Professor Mary Ellen O’Connell, who delivered the keynote Breyer lecture, argued strongly that AI is leading us toward a new revolution in military and civilian affairs that makes it nearly impossible to determine the battlefield and, consequently, the applicability of the laws of armed conflict. Such a hybrid situation demands application of binding customary international law against actions that would violate “the principles of humanity and the dictates of public conscience,” otherwise known as the Martens Clause. Charles Dunlap, former deputy judge advocate general of the Air Force, argued for a more incremental approach that would lead toward new protocols under CCW for testing and evaluating new autonomous weaponry under its provisions for Article 36 reviews. Jeroen van den Hoven, professor of ethics and technology at Delft University, offered a European perspective in which ethical and legal precepts would be baked into the development of autonomous weapons throughout the design and development stages.
In light of the rapid pace of technological developments, in which substantive rules regulating specific innovations may become outdated too quickly to have effect, the priority should be to strengthen ongoing processes of review, testing, verification, inspections, transparency, and confidence-building. Many of these elements have proven effective in other fields of arms control. Formal and informal talks should proceed quickly at bilateral and multilateral levels to determine whether mutual, strategic restraint might help avert unintended, worst-case scenarios, and serve the interest of the key players.

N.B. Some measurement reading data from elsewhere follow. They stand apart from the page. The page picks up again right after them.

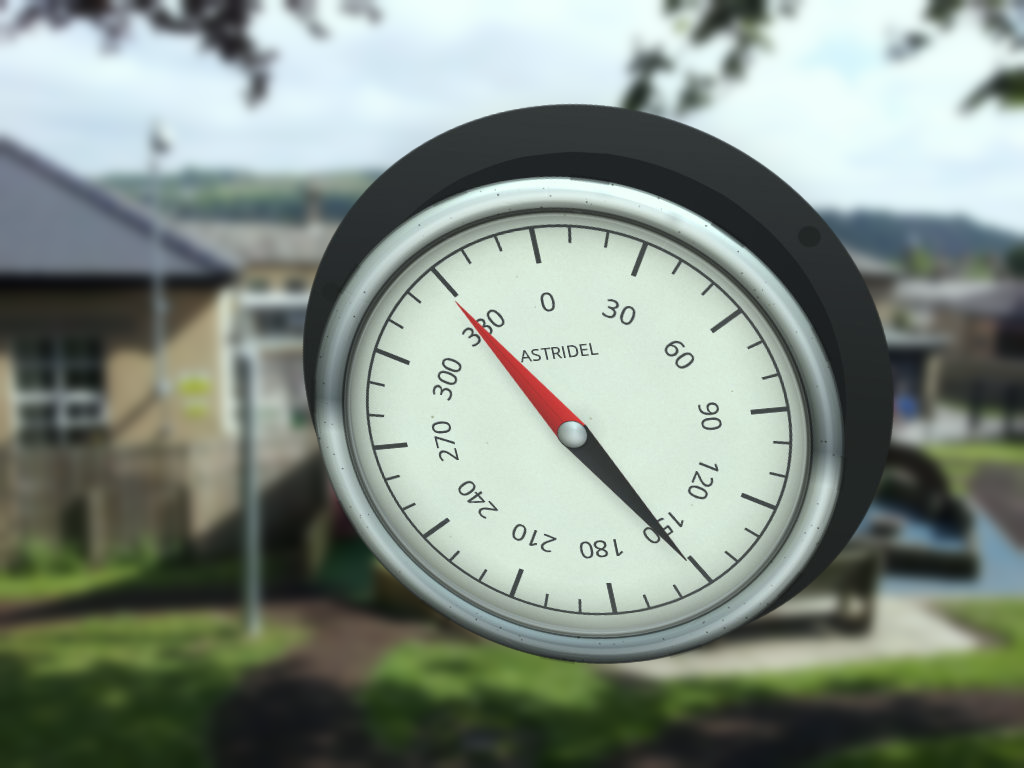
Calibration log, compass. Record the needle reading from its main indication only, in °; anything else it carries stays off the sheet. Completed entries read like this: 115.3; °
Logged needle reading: 330; °
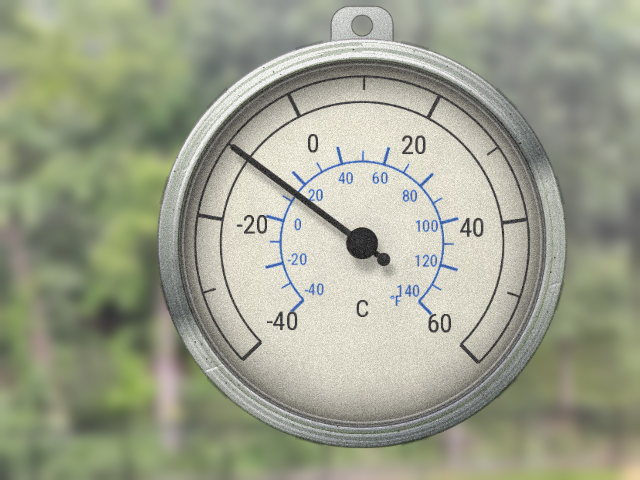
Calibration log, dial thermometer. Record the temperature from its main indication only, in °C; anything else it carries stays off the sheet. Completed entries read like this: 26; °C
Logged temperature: -10; °C
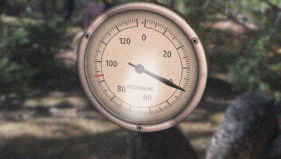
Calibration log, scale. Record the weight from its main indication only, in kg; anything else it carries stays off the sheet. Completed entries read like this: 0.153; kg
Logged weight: 40; kg
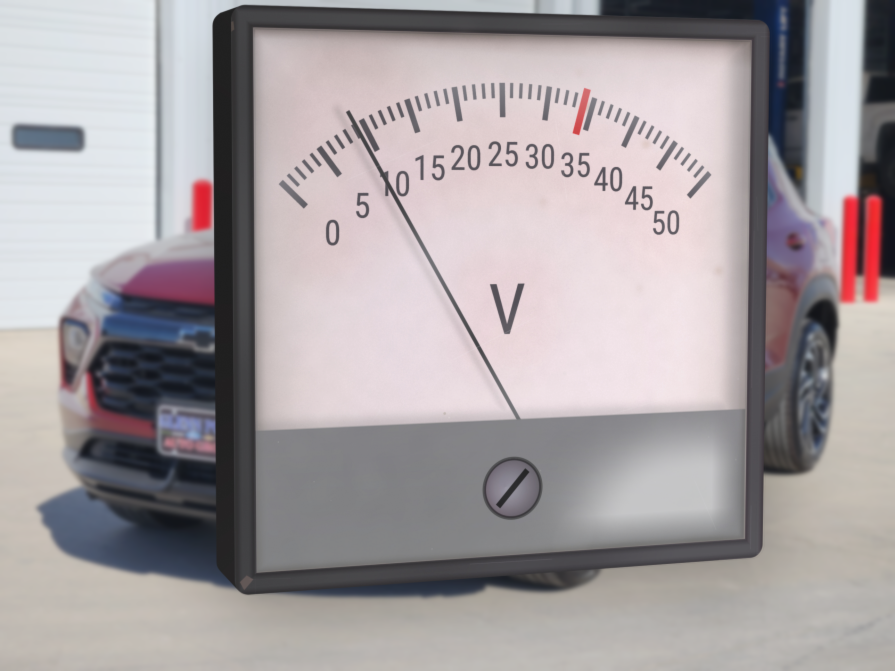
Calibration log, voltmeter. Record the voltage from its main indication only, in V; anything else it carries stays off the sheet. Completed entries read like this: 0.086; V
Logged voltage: 9; V
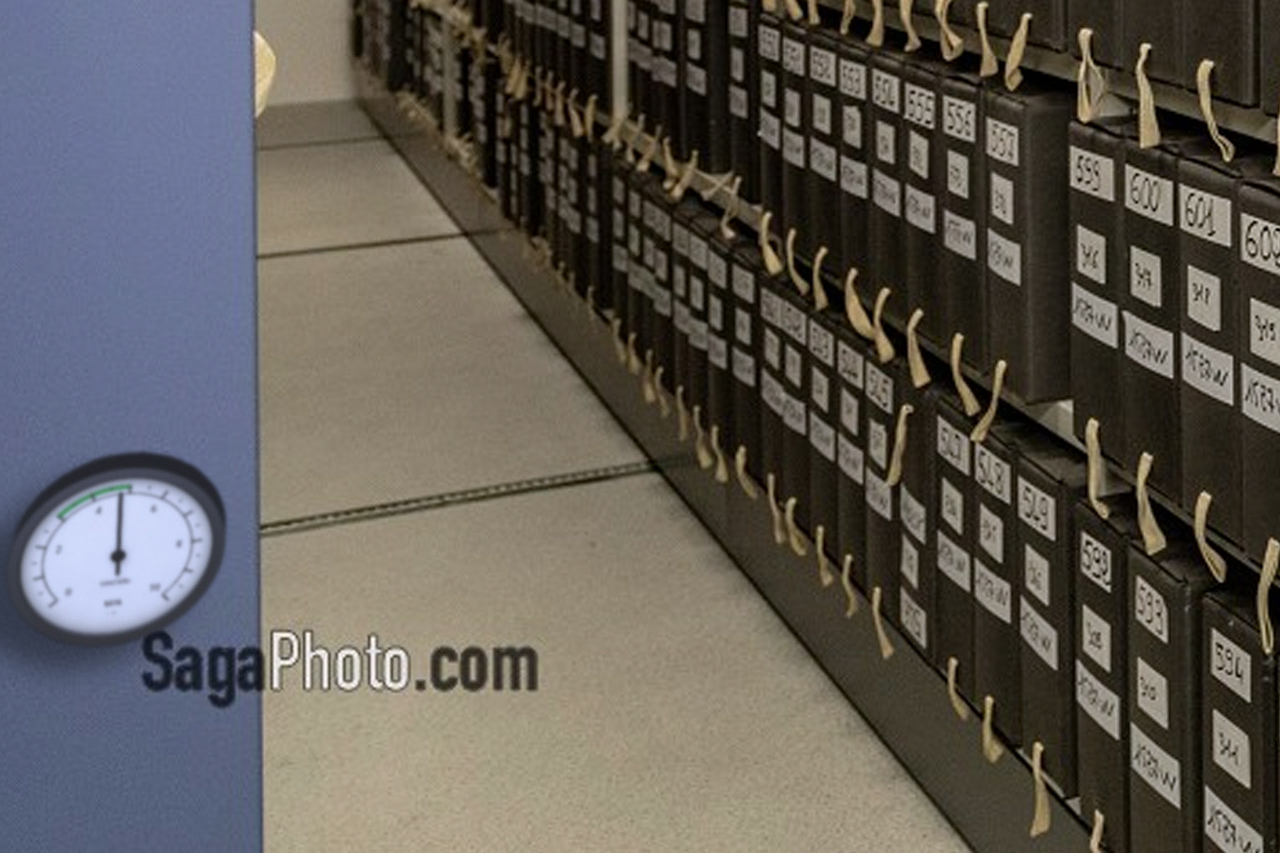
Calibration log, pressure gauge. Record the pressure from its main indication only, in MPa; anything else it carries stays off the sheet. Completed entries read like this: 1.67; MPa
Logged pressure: 4.75; MPa
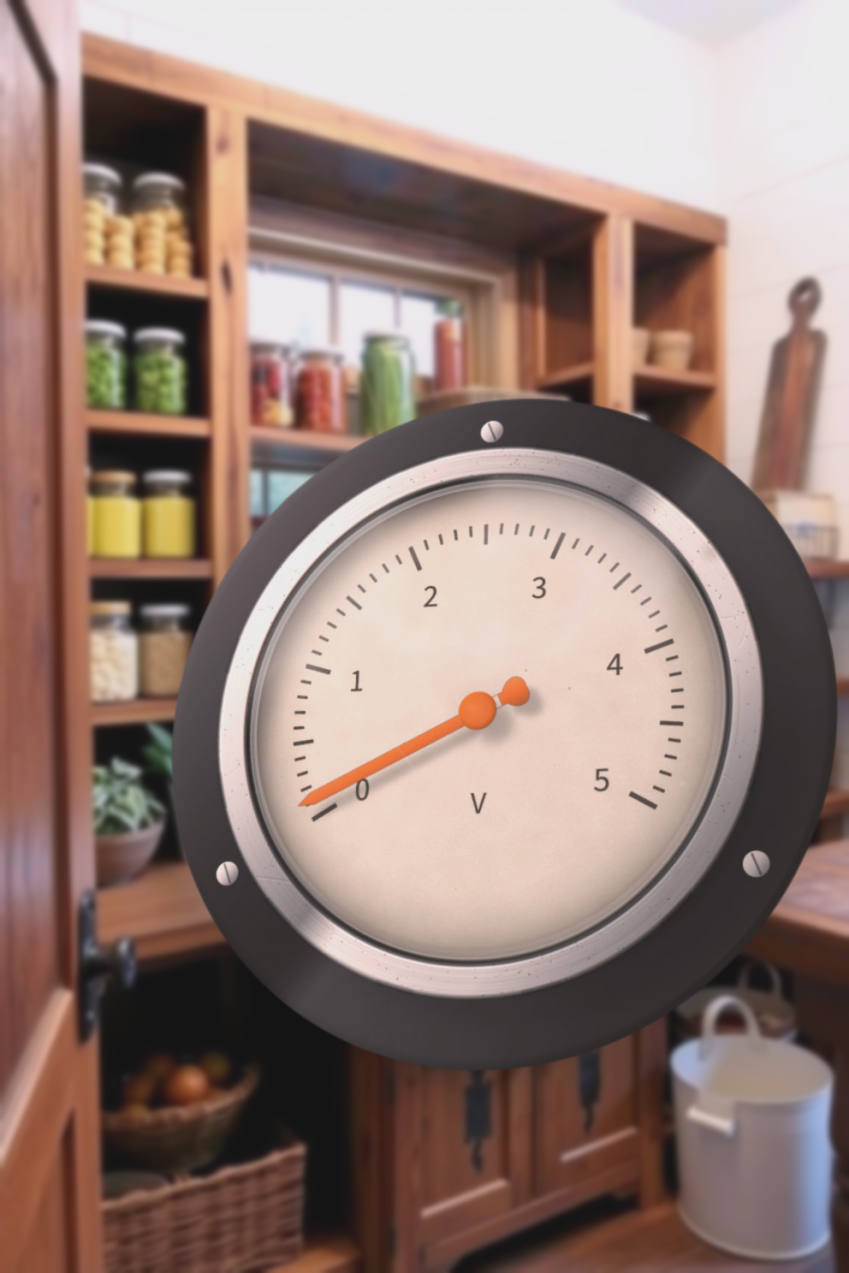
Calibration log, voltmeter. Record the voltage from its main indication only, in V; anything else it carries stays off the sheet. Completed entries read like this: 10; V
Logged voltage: 0.1; V
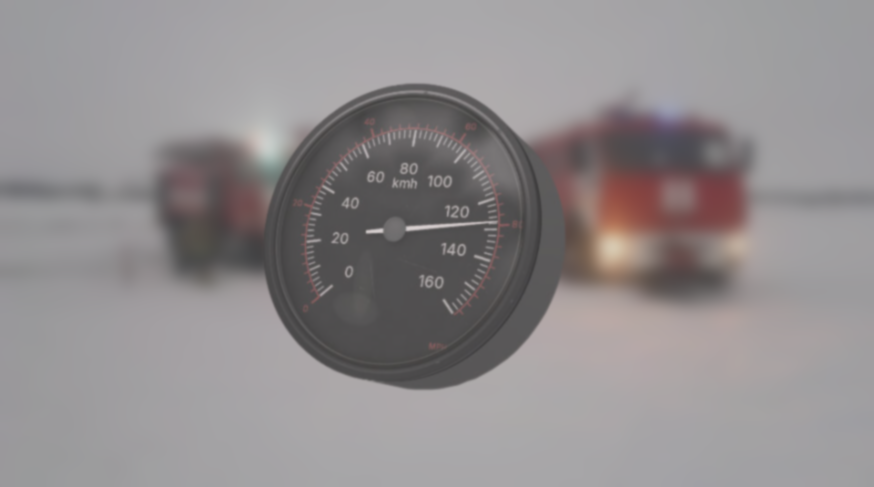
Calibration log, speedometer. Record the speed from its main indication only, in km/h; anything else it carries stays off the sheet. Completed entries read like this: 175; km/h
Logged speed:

But will this be enough? China’s position in the emerging race for technological superiority is particularly worrisome. It is strategically engaged in procuring the intellectual know-how to make leaps in AI, both overtly (through growing investments in early-stage technology companies in the United States) and covertly (through years of intellectual property theft and industrial espionage). Moreover, it is using its mass collection of data on its citizens’ behavior to develop and deploy new techniques of audio and video recognition that could be used to control both internal and external enemies.
This “authoritarian advantage” puts democracies’ more deliberative and public processes of decisionmaking to the test. To forestall an adversary’s first-mover advantage, like-minded states need to move much faster to adapt current rules of international law and arms control, and develop new ones, to constrain an all-out AI arms race.